I got a call last night from a guy and he ask if I would get bees out of a tree. I started explaining how hard it is to trap them out and unless he wanted to cut the tree down I probably wasnt interested.He tells me that he does tree work and he was going to cut the tree down and didnt want to kill the bees. So I dropped by and screened it up and he went over today and cut the tree.He lifted this section with his crane and set it on his truck.I stopped by a few hours later and he set it on my trailer. I took it home and trimmed a couple of feet off the top and bottom and lifted it onto this pallet with my tractor. Hopefully I can get them into a hive in the next week or so.If I wasnt old and I could remember my photobucket password I would post a couple of pictures....maybe after I have my nap.


----------



## virginiawolf (Feb 18, 2011)

That looks awesome on that stand. I'm impressed with the scale of what you accomplished. I'm trying to think of a way to connect it to a hive with hollow wooden tube so the bees can still use the tree and a hive or something like that. I hope those bees do well for you!:thumbsup:


----------



## wheeler88 (Mar 6, 2011)

Good luck on your project hemichuck, you never get to old it just takes longer, keep us posted.....


----------



## Keth Comollo (Nov 4, 2011)

That is fantastic. Life is so much easier with the right equipment! Wish I had a crane!


----------



## hemichuck (Oct 27, 2009)

Yeah, that guys crane would pick up a 40 oak log 4 ft in diameter. I have a Bobcat with a grapple bucket so I can pick up a log about 8 ft by 3 ft diameter. I had to use my tractor bucket to set that log up.I am going to cut off the top where I have it capped with lanscape cloth and set a hive body on top and try to entice them to move up into it.If they dont move up I will have to split the log and stick the brood in frames.


----------



## Cleo C. Hogan Jr (Feb 27, 2010)

virginiawolf...hemichuck... send me an e-mail [email protected] and I will send you the plans, with photos, to show how to trap the bees out of the tree. You can leave them in the log and take 3 or 4 starts each year from the log, or you can trap all of them out, and then dispose of the log.

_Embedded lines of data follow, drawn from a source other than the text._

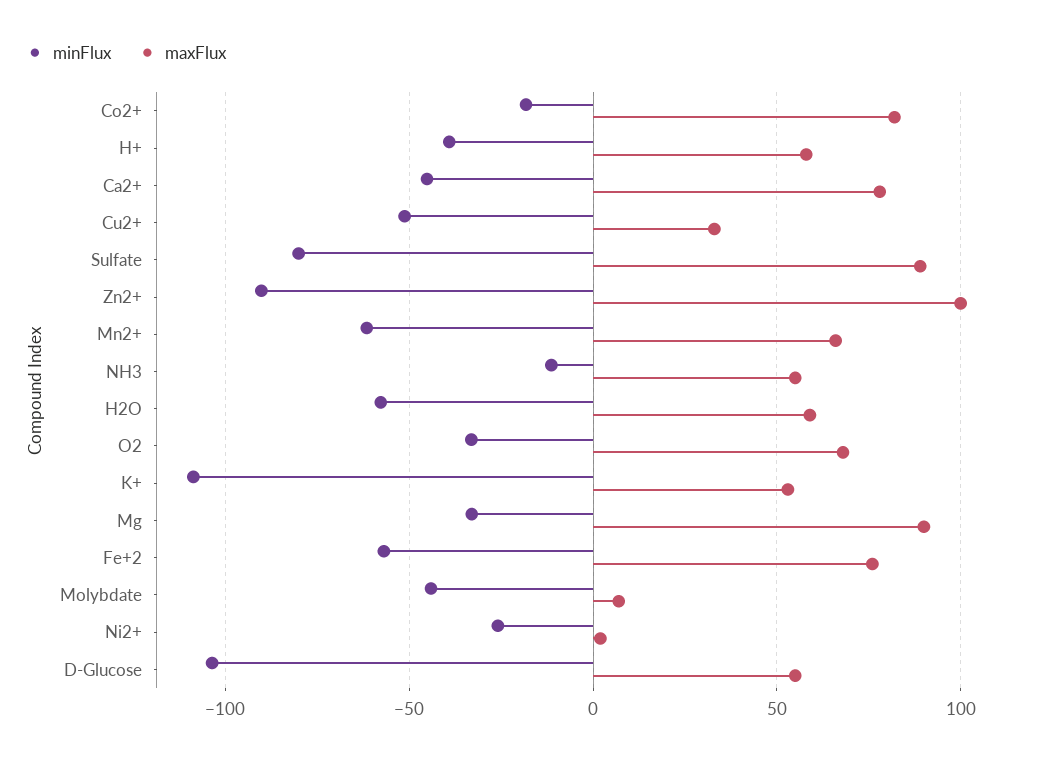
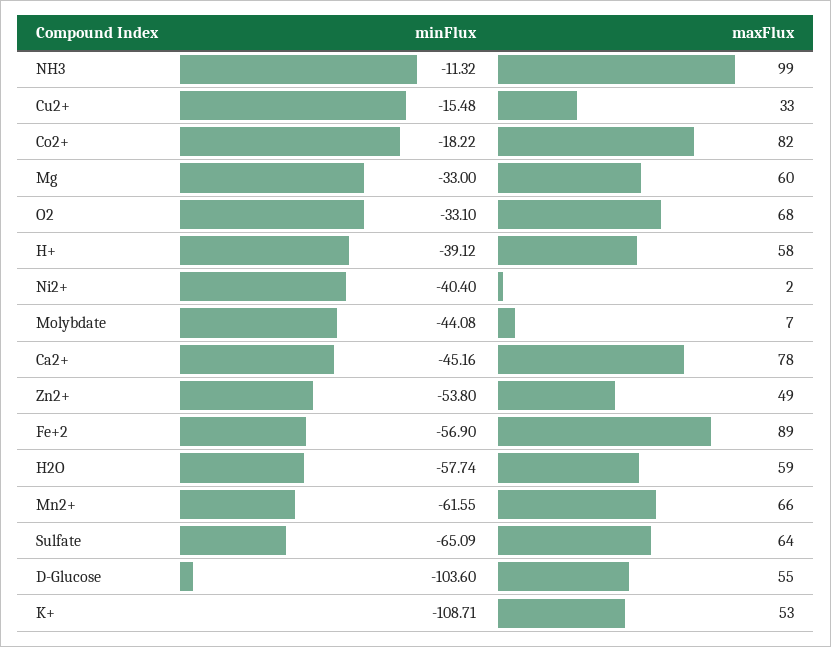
  {
    "minFlux": {
      "Co2+": -18.22,
      "H+": -39.12,
      "Ca2+": -45.16,
-     "Cu2+": -50,
+     "Cu2+": -15.48,
-     "Sulfate": -80,
+     "Sulfate": -65.09,
-     "Zn2+": -90,
+     "Zn2+": -53.8,
      "Mn2+": -61.55,
      "NH3": -11.32,
      "H2O": -57.74,
      "O2": -33.1,
      "K+": -108.71,
      "Mg": -33,
      "Fe+2": -56.9,
      "Molybdate": -44.08,
-     "Ni2+": -25,
+     "Ni2+": -40.4,
      "D-Glucose": -103.6
    },
    "maxFlux": {
      "Co2+": 82,
      "H+": 58,
      "Ca2+": 78,
      "Cu2+": 33,
-     "Sulfate": 90,
+     "Sulfate": 64,
-     "Zn2+": 100,
+     "Zn2+": 49,
      "Mn2+": 66,
-     "NH3": 55,
+     "NH3": 99,
      "H2O": 59,
      "O2": 68,
      "K+": 53,
-     "Mg": 90,
+     "Mg": 60,
-     "Fe+2": 75,
+     "Fe+2": 89,
      "Molybdate": 7,
      "Ni2+": 2,
      "D-Glucose": 55
    }
  }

I like to leave them in the log and get 3 or 4 , 3-5 lb starts each year from the log. Kinda like a cash cow.

cchoganjr


----------



## willyC (May 6, 2010)

I would leave them in the log, yard art of the highest order.


----------



## hemichuck (Oct 27, 2009)

Cleo, I have a couple of your traps already and have used them quite a bit. I actually talked with you at Kelleys field days a couple of years ago. I still have your phone number on my cell phone. I'm going after another tree in the morning. I'll post pictures when it gets home.


----------



## Ozarks Honey Company (Apr 18, 2012)

That so rocks! Who said ya cant move a bee tree. Keep us posted on what you decide to do with it Chuck. 

Cleo, I would like to get your plans, I have had two request for trap outs this spring, one in a tree and I really like the idea of keeping it as a renewable resource. I will send you an email.

Nice work Chuck,


----------